If you listen to some of the idle pre-holiday chatter, this winter as in any of the previous few, you will hear quite a bit of grousing about our folkloric images. Jesus, as most of us know by now, was born in neither a cave nor an outdoor stable. He was almost certainly born in the main room of a private home, because the bedroom -- reserved for guests -- was already taken. Needless to say, it was not winter, at least so far as we have any reason to believe. The Magi were not kings, nor necessarily three in number, nor even necessarily men. Saint Nicholas was Turkish, not elfin. Neither Black Peter nor Krampus has anything much to do with Christianity. And yes, of course the date was chosen to align with a pagan winter festival.

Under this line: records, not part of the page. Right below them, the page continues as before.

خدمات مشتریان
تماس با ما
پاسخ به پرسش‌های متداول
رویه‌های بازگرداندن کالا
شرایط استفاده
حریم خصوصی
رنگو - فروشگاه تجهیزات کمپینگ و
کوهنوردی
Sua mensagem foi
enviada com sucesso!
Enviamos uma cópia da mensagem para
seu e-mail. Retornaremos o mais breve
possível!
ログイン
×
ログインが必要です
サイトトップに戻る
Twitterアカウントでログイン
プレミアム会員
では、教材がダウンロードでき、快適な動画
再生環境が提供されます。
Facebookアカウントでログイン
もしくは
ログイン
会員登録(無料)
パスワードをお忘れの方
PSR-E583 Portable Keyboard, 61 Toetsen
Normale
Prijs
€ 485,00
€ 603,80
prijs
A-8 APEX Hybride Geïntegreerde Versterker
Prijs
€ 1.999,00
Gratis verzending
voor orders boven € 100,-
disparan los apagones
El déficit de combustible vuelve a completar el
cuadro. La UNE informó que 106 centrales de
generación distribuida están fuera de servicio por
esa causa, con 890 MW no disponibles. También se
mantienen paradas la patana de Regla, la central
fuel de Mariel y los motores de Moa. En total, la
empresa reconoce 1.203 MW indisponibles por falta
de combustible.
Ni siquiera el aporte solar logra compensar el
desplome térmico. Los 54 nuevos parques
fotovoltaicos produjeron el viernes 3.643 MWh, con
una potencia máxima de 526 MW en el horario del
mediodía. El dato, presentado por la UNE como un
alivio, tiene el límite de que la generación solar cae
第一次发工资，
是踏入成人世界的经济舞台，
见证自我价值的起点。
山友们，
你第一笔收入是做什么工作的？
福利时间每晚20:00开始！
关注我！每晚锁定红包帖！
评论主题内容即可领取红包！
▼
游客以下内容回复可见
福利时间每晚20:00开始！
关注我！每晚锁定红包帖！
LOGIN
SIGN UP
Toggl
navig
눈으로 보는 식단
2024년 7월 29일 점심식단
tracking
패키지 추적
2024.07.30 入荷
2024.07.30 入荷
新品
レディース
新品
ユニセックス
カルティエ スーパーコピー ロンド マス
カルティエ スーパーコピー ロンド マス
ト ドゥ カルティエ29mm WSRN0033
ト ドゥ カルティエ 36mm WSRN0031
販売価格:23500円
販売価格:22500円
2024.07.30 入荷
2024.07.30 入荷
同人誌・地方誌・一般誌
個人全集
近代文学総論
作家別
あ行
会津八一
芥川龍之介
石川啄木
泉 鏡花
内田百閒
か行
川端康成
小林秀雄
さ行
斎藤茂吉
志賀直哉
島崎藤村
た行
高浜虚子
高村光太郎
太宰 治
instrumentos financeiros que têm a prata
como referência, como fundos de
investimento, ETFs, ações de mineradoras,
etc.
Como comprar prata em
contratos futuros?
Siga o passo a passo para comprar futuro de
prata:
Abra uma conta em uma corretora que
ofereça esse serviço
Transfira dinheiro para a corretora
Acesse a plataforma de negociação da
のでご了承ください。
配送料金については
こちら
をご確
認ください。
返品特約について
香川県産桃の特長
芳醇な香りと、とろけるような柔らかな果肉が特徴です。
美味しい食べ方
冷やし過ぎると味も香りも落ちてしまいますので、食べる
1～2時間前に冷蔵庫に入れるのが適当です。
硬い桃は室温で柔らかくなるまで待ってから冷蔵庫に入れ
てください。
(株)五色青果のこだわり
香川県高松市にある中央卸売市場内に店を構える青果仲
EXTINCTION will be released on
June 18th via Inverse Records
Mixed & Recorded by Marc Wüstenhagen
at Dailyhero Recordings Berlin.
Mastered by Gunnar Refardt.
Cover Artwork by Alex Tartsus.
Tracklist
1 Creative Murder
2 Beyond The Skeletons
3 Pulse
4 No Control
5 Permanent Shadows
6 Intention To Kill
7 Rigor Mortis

Old news to most readers. And all legit. But still.
We are living in an era when the same people argue that Santa Claus should not be a white man, and that Black Peter must become one. And this passes itself off as talking about Christmas.
It gets tiresome trying to focus on the appearance of God in human form -- the finite proving beyond question that it is capable of the infinite -- when one must also listen to prattle about things that are not That.
So maybe I won't this year. Let's keep Christmas simple: just the Incarnation, and nothing else.
1 comment:
Finitum capax infinitum indeed. Take THAT, Reformed tradition!